WORKING DATA:
● ● ● ● ● ● ●

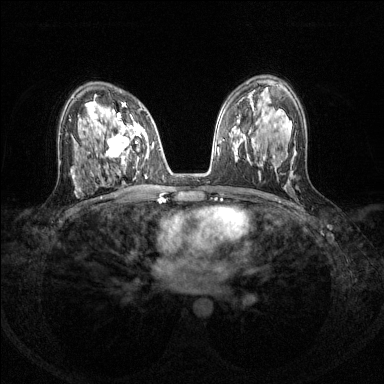
Breast MRI (dynamic contrast-enhanced), one axial slice; position 80 of 144 along the scan axis; dynamic contrast-enhanced series, time point 2 of 8 at this slice position (early post-contrast); 1.5 T; TE 1.7 ms, TR 4.6 ms; 1.2 mm slice thickness; 384 × 384 image matrix. Female patient.
Annotated regions visible in this slice (semi-automatically segmented with operator editing):
- enhancing-tissue mask used for the functional tumour volume (all voxels passing the contrast-enhancement thresholds inside the analysis volume; usually the tumour): bounding box <92,111,150,167> (left, top, right, bottom; pixels)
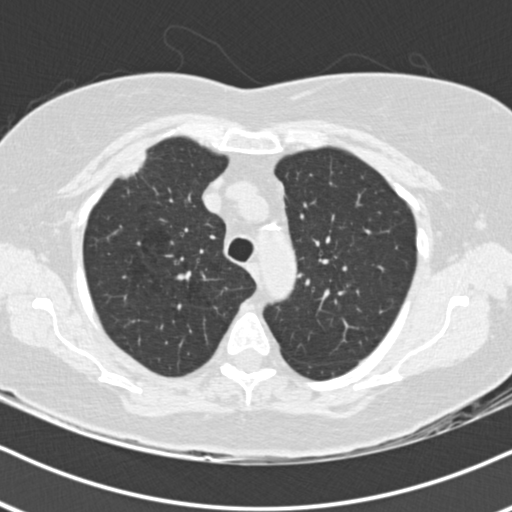
Low-dose screening chest CT, one axial slice. Slice 139 of 178 in the series (ordered by position). Reconstruction kernel B30f. Lung window (W 1500 / L -600 HU). 2 mm slice thickness. 512 × 512 image matrix, field of view 320 × 320 mm.
Structures marked on this image (outlined manually by an expert reader):
- lesion 1 (tumor, upper lobe of right lung): box from (x=119, y=151) to (x=147, y=179) px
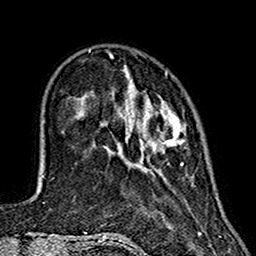
Breast MRI (dynamic contrast-enhanced), one axial slice. Slice 39 of 160 in the series (ordered by position). Cropped to one breast. Dynamic contrast-enhanced series, time point 2 of 7 at this slice position (early post-contrast). 1.5 T. TE 2.7 ms, TR 5.4 ms. 256 × 256 image matrix. Female patient.
Outlined on this slice (semi-automatically segmented with operator editing):
- enhancing-tissue mask used for the functional tumour volume (all voxels passing the contrast-enhancement thresholds inside the analysis volume; usually the tumour): bounding box (x1, y1, x2, y2) in pixels: (124, 65, 185, 170)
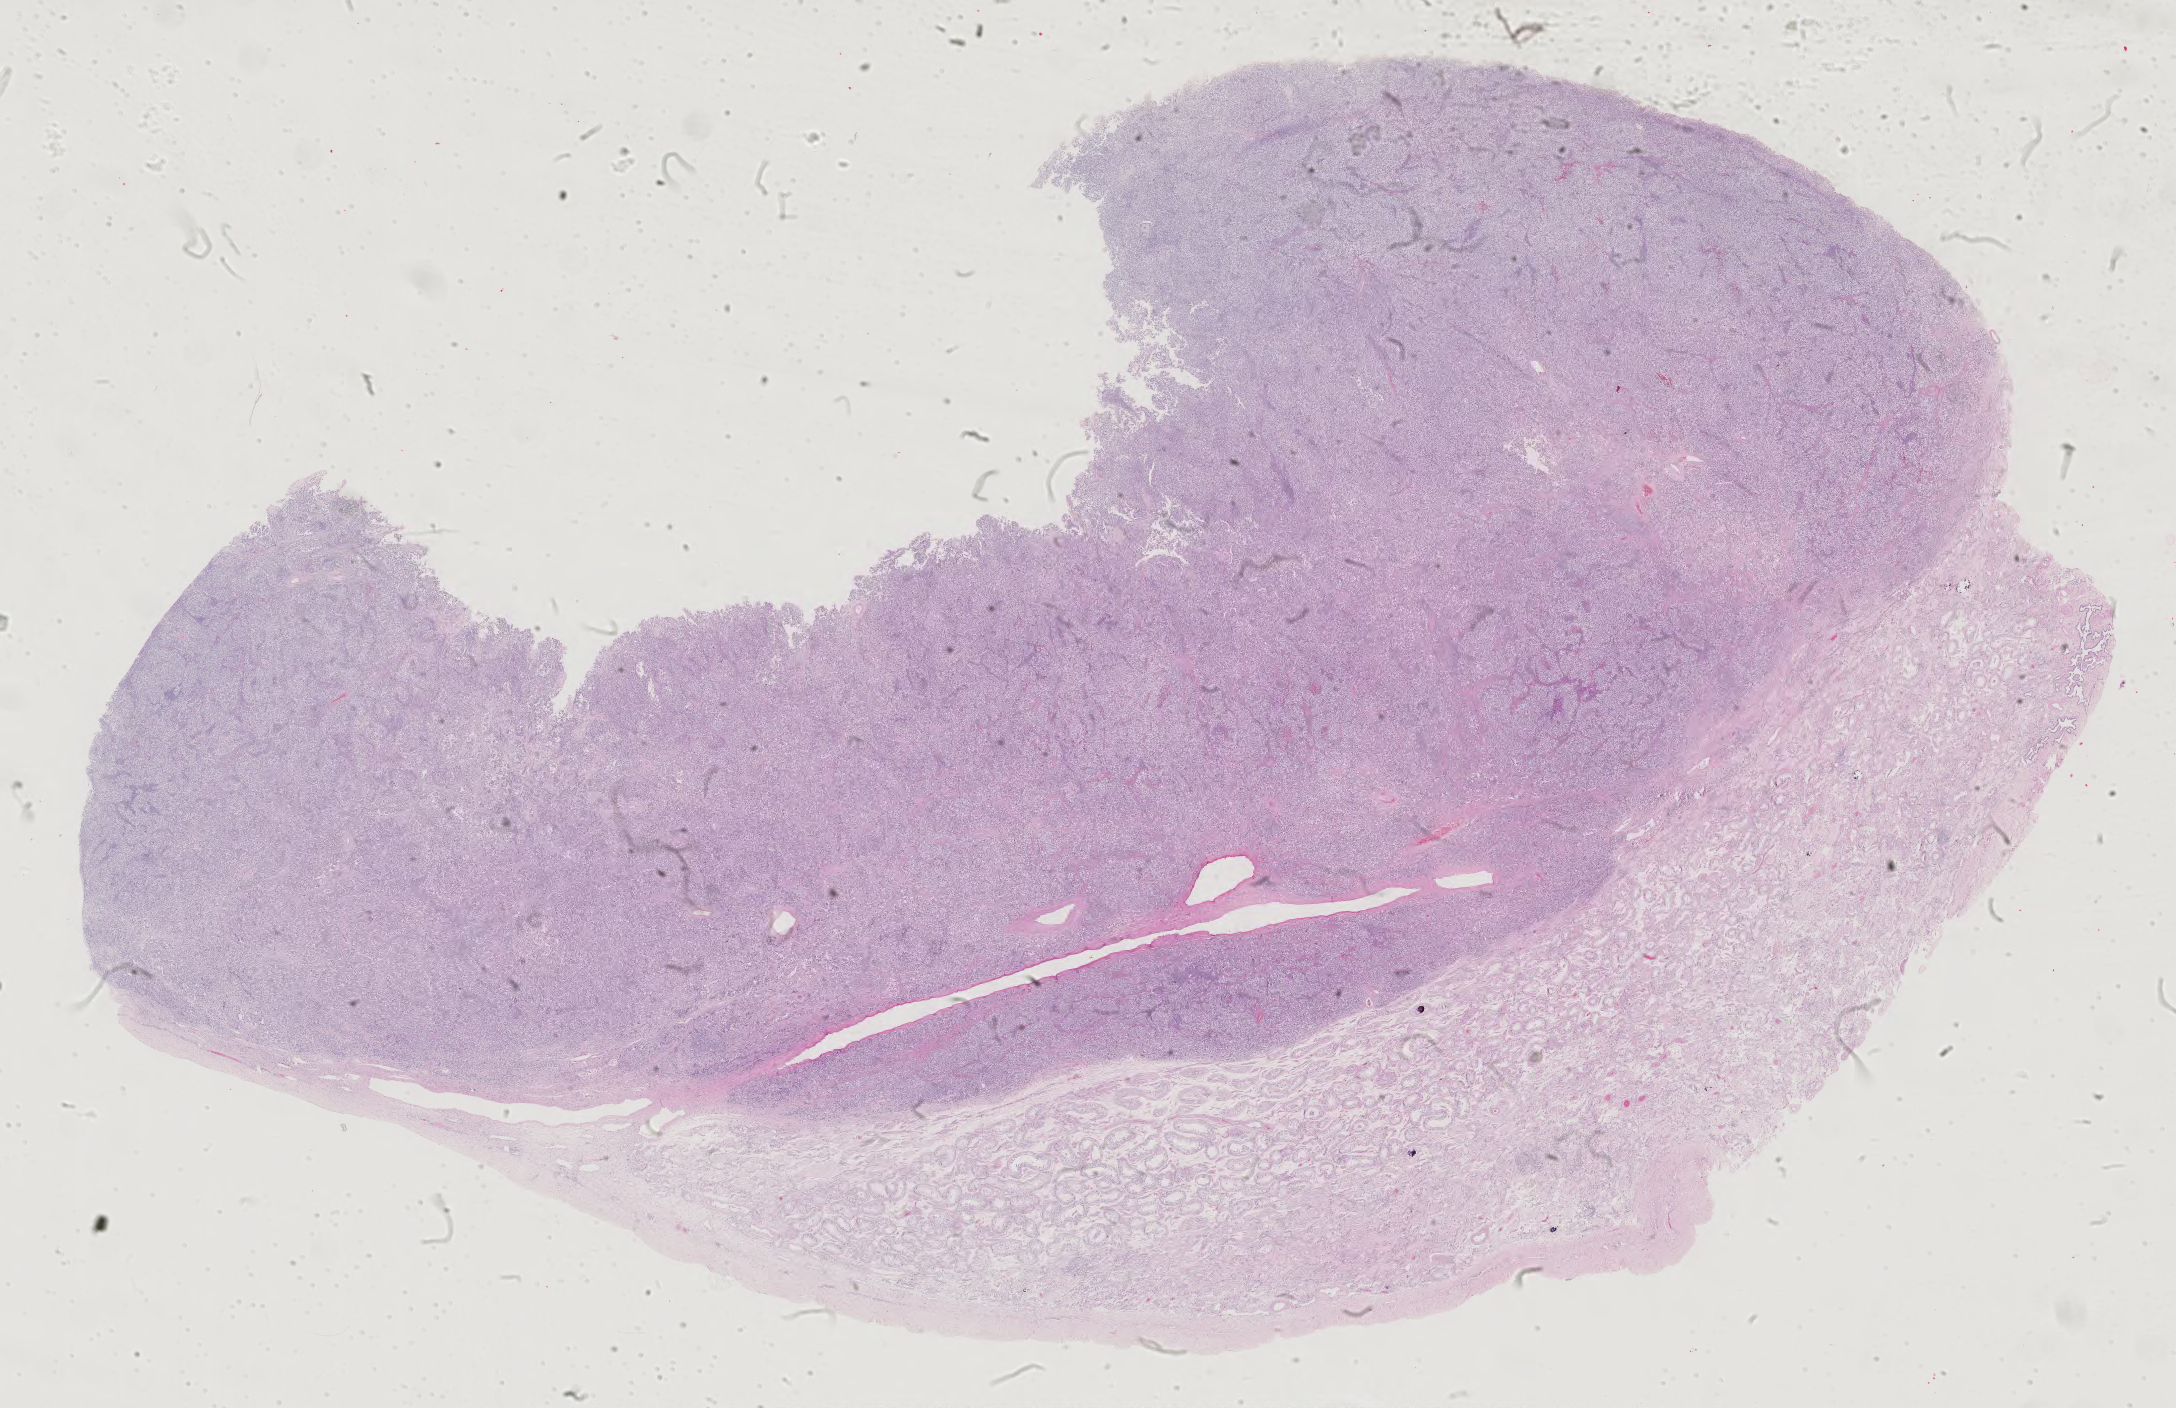
Whole-slide histology image, Hematoxylin and eosin (H&E) stained, shown as a low-resolution overview of the whole scanned area (about 31.7 x 20.5 mm, slide scanned at 40x); formalin-fixed paraffin-embedded (FFPE) diagnostic section; sample: primary tumour, testis. Male, age 33 years at initial diagnosis.
* AJCC pathologic stage: IA (6th edition)
* pathologic diagnosis: Seminoma, NOS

● ● ● ● ● ● ●

TASK INSTRUCTIONS: Word for word, restate the lines from the first line of the material through the line containing "right, bottom; pixels)", with the pictures left out.

ANSWER:
Breast MRI (dynamic contrast-enhanced), one axial slice; position 80 of 144 along the scan axis; dynamic contrast-enhanced series, time point 2 of 8 at this slice position (early post-contrast); 1.5 T; TE 1.7 ms, TR 4.6 ms; 1.2 mm slice thickness; 384 × 384 image matrix. Female patient.
Annotated regions visible in this slice (semi-automatically segmented with operator editing):
- enhancing-tissue mask used for the functional tumour volume (all voxels passing the contrast-enhancement thresholds inside the analysis volume; usually the tumour): bounding box <92,111,150,167> (left, top, right, bottom; pixels)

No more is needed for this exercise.